The lifting of Rule 506 would allow managers of private funds with aggregate assets under management of $1trn (€780bn) in 2011 to target institutional investors without a public offering.
Yet the SEC’s proposal leaves untouched some of the concerns raised in state regulators’ submissions to the SEC over verification of accredited investors, with one regulator claiming failure to detail the verification process required of fund managers would leave investors vulnerable to “scam artists”.
In a move likely to be welcomed by fund managers, the proposal stipulates only that fund managers must take “reasonable steps” to ensure investors are accredited.
SEC chair Mary Schapiro said yesterday: “Whether the steps taken are reasonable would be an objective determination based on the particular facts and circumstances of each offering and investor.”
She added that she hoped the post-publication 30-day consultation period would throw up comments especially on this aspect of the proposal.
Backed by 75% of SEC commissioners, the proposal also includes revisions required in the JOBS Act to Rule 144A, which restricts secondary trading in funds to qualified institutional buyers (QIB) – effectively, large institutional investors.
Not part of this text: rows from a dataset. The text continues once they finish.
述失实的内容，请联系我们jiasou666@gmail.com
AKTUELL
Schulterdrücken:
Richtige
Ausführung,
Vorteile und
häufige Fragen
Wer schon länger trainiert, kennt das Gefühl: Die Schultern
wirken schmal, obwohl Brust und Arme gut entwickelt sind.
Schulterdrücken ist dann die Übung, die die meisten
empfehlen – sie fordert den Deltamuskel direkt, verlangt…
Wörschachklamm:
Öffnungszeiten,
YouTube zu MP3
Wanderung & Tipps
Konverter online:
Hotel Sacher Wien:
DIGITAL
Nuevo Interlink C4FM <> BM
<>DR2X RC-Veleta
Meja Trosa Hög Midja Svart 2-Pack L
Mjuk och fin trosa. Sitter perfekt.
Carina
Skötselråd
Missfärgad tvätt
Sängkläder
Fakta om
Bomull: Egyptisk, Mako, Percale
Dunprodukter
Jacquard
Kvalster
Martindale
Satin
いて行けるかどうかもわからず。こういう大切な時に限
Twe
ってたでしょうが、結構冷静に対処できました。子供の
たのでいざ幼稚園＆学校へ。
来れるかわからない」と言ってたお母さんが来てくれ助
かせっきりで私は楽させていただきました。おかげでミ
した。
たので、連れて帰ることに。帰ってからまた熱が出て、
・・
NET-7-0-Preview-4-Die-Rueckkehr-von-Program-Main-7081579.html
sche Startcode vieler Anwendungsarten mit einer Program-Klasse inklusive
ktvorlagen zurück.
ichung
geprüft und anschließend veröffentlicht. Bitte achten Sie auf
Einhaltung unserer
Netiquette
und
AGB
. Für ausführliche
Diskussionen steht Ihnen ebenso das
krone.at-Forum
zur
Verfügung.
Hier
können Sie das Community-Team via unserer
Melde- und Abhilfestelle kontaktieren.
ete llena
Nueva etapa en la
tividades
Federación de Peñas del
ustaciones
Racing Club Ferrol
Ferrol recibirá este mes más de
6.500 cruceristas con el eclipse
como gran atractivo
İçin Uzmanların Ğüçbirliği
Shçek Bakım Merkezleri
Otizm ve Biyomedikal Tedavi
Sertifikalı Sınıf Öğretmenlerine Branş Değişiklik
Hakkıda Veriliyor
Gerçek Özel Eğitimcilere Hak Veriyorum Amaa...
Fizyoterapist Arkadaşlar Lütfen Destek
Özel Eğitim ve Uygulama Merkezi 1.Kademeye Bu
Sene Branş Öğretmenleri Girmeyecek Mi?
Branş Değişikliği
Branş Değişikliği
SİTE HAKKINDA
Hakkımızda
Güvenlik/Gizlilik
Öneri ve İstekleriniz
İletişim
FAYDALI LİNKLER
In future, the seller would be required only to have a reasonable belief that the prospective buyer was a QIB, but would not be required “to follow uniform verification methods that may be ill-suited or unnecessary to a particular offering or purchaser, given the facts and circumstances”.
Schapiro has in recent months been scathing about what she sees as an “unachievable” 90-day deadline imposed by Congress for lifting restrictions required to make regulations compliant with the JOBS Act.
Although she yesterday accepted the “narrow mandate” imposed by the JOBS Act, she hinted that the SEC would look more thoroughly at private funds’ marketing in future.